*YOUR TASK*
Lines that include the string "Gebäuden" are the ones to copy from the entries below.

★ ★ ★ ★ ★ ★ ★

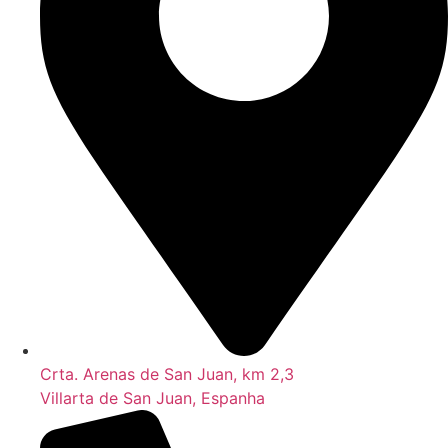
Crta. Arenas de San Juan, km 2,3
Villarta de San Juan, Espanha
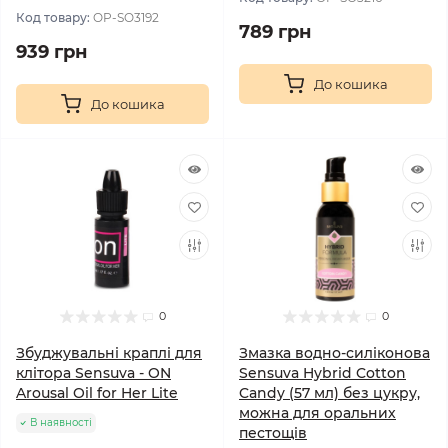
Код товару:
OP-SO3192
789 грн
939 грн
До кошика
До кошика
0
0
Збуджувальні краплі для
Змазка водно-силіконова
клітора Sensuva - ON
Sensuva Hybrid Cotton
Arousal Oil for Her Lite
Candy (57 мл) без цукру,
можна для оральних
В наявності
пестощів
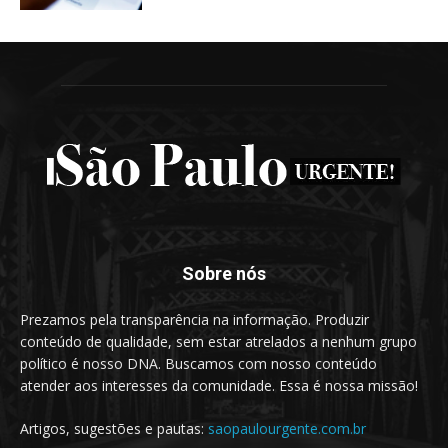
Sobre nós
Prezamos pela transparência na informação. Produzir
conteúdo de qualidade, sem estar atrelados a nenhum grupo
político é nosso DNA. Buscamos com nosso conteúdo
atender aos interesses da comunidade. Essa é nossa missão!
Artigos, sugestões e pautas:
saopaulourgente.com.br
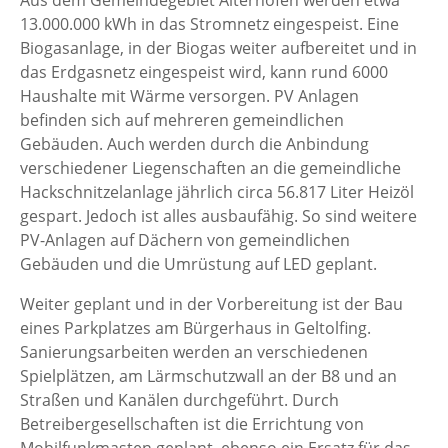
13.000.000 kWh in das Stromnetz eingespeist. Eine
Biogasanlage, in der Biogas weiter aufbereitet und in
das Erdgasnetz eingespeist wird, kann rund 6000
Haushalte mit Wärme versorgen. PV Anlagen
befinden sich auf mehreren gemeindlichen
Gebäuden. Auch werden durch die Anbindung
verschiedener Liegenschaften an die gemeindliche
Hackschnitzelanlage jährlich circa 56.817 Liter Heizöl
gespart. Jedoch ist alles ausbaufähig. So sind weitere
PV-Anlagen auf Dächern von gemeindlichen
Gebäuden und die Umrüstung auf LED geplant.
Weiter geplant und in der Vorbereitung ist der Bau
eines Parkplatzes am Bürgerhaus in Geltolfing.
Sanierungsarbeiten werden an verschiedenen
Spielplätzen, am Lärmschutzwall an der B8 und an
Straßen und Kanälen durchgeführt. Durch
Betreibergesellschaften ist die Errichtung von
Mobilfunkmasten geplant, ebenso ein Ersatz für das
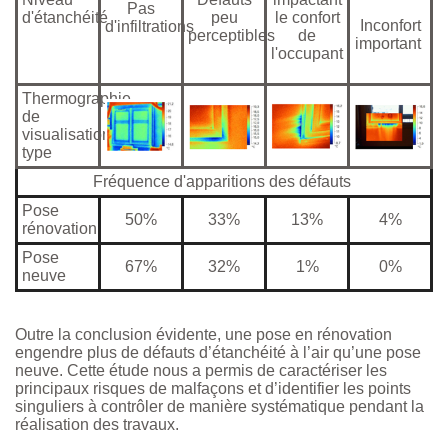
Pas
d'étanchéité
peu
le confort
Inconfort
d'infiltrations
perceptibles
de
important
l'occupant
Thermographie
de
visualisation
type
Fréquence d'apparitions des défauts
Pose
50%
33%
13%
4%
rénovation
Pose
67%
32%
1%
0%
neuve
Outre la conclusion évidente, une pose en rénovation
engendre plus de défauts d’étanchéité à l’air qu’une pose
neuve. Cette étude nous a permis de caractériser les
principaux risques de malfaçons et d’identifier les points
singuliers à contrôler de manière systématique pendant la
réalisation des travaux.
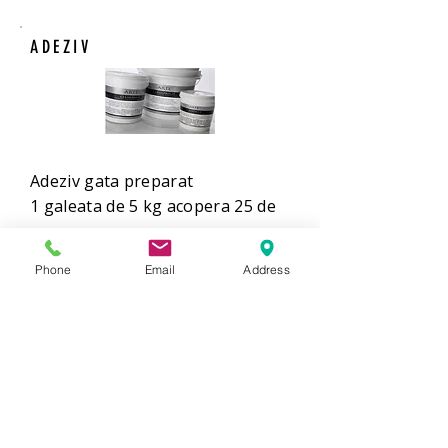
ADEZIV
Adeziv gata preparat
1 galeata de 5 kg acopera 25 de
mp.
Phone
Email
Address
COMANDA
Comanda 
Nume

★ ★ ★ ★ ★ ★ ★

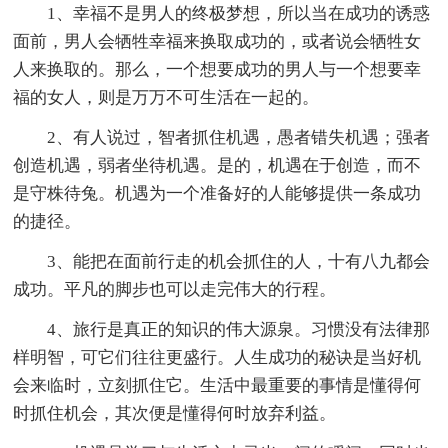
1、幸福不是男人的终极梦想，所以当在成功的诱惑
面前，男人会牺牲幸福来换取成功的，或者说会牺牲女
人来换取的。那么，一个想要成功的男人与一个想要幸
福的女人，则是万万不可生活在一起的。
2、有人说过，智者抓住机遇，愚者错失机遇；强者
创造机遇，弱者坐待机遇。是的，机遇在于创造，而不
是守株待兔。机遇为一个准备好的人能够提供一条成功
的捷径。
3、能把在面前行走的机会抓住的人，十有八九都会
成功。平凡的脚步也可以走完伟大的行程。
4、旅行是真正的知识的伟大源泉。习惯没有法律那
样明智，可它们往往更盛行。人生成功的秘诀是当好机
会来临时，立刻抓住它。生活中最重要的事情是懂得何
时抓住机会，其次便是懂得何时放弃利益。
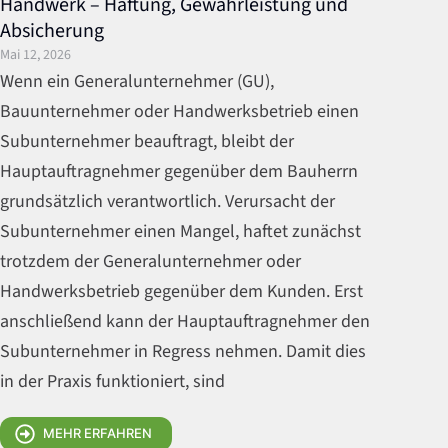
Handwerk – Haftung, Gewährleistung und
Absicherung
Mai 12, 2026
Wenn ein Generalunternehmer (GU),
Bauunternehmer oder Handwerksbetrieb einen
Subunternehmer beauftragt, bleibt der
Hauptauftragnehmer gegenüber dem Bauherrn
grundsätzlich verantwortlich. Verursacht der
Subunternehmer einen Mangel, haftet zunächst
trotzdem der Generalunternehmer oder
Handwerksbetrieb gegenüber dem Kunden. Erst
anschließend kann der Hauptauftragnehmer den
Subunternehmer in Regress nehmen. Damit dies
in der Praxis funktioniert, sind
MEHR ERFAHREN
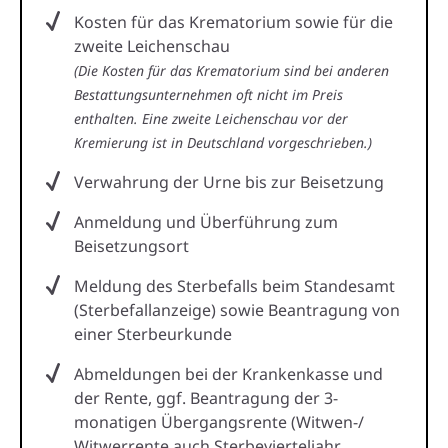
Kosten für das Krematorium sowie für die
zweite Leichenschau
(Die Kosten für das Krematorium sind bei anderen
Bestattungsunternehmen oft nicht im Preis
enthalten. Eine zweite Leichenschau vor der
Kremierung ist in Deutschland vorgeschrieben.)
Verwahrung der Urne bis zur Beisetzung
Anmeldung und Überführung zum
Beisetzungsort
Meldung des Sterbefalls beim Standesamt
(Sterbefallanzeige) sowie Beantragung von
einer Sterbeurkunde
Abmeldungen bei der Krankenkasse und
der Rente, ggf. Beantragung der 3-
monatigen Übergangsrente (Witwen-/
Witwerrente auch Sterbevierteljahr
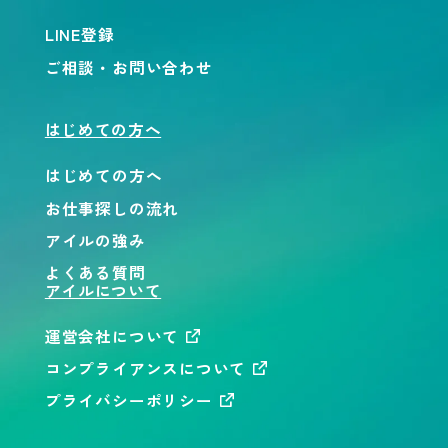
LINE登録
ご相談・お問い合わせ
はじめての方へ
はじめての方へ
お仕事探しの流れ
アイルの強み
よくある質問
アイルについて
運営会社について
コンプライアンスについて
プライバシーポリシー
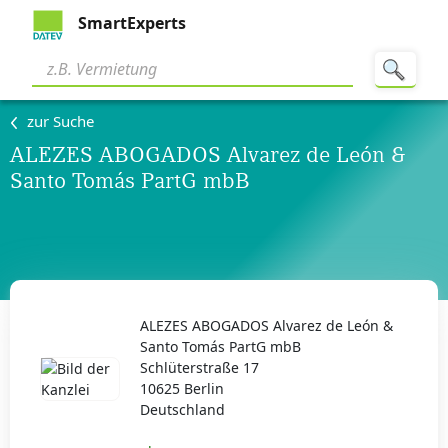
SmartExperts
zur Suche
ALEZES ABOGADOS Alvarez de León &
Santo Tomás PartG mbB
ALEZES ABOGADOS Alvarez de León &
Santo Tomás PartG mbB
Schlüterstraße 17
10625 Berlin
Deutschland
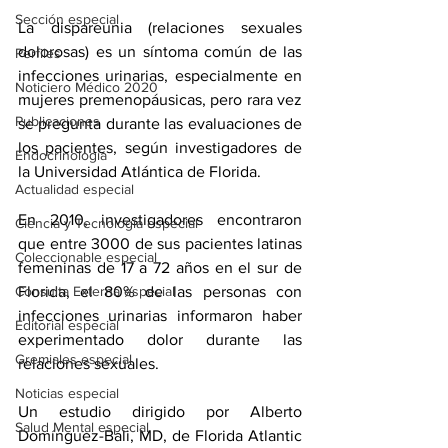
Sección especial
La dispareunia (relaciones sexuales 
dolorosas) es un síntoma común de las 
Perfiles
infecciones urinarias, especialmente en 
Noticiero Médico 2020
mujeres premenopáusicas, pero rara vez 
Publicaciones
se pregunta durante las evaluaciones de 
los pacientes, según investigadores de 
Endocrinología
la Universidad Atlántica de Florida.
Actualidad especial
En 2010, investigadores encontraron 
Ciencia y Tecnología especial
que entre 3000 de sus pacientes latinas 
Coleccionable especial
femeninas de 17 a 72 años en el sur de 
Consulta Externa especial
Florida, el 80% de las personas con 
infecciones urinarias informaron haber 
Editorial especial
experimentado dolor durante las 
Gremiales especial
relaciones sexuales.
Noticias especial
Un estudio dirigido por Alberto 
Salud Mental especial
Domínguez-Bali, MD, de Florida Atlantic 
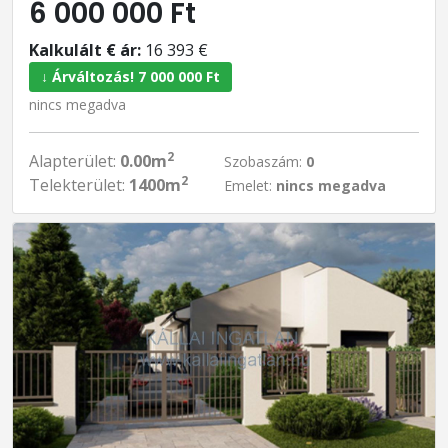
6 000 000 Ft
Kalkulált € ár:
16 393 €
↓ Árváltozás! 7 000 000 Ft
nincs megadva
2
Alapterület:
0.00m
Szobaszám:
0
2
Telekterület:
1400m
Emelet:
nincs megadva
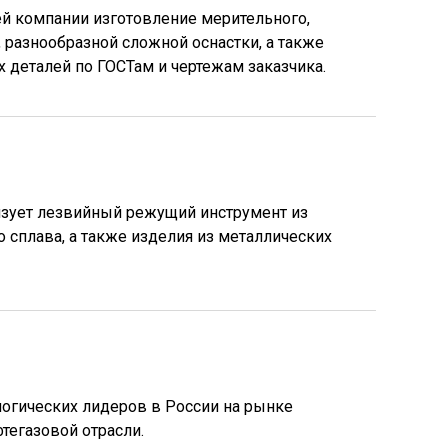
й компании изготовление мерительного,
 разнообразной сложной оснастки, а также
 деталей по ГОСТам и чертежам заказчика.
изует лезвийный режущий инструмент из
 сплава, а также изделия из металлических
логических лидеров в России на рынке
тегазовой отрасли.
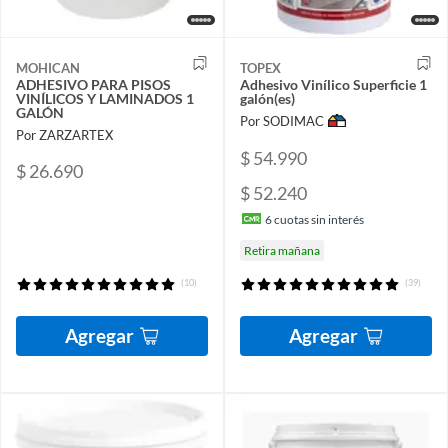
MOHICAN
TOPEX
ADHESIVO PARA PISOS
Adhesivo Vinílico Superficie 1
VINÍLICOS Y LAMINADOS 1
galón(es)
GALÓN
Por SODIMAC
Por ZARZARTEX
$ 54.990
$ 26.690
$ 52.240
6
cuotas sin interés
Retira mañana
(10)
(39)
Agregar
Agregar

★ ★ ★ ★ ★ ★ ★

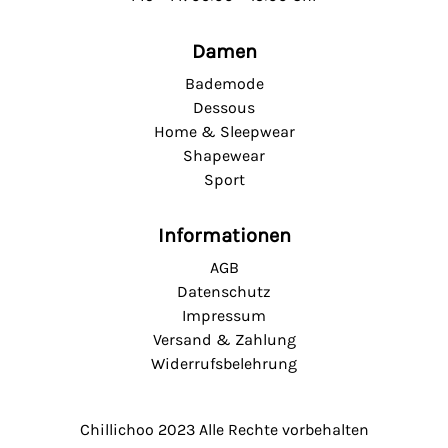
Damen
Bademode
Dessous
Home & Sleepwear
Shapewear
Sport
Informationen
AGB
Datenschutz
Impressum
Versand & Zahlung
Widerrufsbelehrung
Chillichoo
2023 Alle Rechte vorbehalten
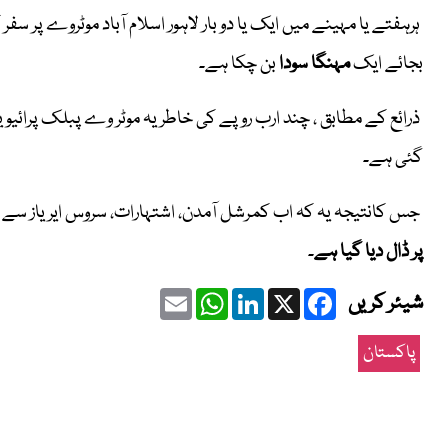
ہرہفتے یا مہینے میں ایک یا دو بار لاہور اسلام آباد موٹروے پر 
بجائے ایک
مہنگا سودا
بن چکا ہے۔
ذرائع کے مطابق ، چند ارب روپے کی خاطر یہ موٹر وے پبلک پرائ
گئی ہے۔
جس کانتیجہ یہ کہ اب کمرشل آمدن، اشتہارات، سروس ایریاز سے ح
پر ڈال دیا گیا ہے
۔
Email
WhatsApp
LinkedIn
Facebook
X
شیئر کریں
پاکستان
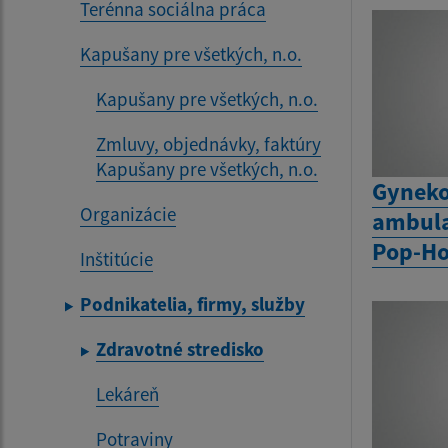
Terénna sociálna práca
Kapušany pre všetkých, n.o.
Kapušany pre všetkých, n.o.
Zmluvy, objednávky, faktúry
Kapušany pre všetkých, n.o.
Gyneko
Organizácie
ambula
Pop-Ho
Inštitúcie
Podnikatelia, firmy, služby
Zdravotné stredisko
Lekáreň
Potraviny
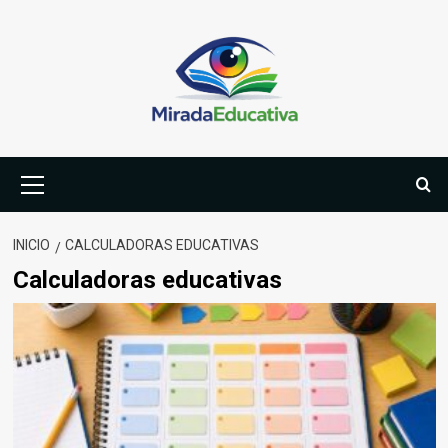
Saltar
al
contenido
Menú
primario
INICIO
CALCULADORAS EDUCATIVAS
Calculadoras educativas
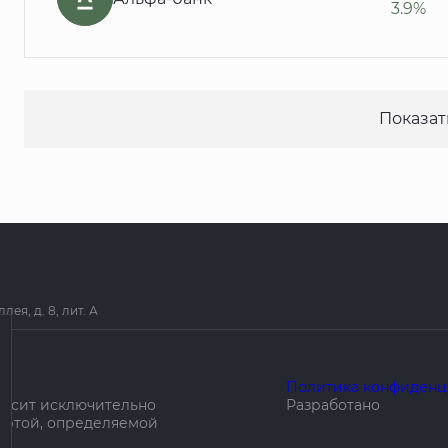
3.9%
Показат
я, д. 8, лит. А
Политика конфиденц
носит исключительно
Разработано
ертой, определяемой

★ ★ ★ ★ ★ ★ ★

*TASK RESPONSE*
Gebäuden. Auch werden durch die Anbindung
Gebäuden und die Umrüstung auf LED geplant.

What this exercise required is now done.